- [What is needed]
The entries below contain pictures. Write out only the lines from the line with "X138500000Y-71000000D01*" up to and including the line with "assign o = (s==0) ? I0 : I1;", exactly, without them.

- [Exercise data]

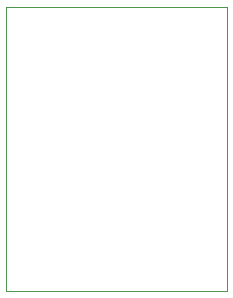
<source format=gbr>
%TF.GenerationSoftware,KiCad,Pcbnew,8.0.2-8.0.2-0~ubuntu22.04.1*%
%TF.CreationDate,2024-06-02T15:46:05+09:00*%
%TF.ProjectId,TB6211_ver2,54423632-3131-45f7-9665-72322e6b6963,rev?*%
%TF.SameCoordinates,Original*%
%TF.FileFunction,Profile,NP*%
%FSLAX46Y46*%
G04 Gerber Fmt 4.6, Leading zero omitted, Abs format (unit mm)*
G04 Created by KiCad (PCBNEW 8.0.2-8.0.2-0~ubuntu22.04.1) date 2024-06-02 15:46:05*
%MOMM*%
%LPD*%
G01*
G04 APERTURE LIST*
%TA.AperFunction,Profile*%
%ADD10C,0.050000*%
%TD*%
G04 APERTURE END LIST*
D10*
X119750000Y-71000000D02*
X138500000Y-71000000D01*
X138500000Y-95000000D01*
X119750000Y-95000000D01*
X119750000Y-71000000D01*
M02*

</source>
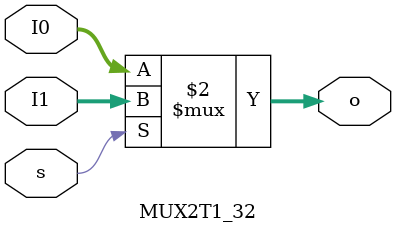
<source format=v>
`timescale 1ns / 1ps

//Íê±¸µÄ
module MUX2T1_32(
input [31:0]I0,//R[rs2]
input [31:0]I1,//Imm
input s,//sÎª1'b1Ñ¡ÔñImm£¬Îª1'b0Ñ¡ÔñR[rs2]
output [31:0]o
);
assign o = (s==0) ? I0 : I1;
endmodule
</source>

- [Exercise response]
X138500000Y-71000000D01*
X138500000Y-95000000D01*
X119750000Y-95000000D01*
X119750000Y-71000000D01*
M02*

</source>
<source format=v>
`timescale 1ns / 1ps

//Íê±¸µÄ
module MUX2T1_32(
input [31:0]I0,//R[rs2]
input [31:0]I1,//Imm
input s,//sÎª1'b1Ñ¡ÔñImm£¬Îª1'b0Ñ¡ÔñR[rs2]
output [31:0]o
);
assign o = (s==0) ? I0 : I1;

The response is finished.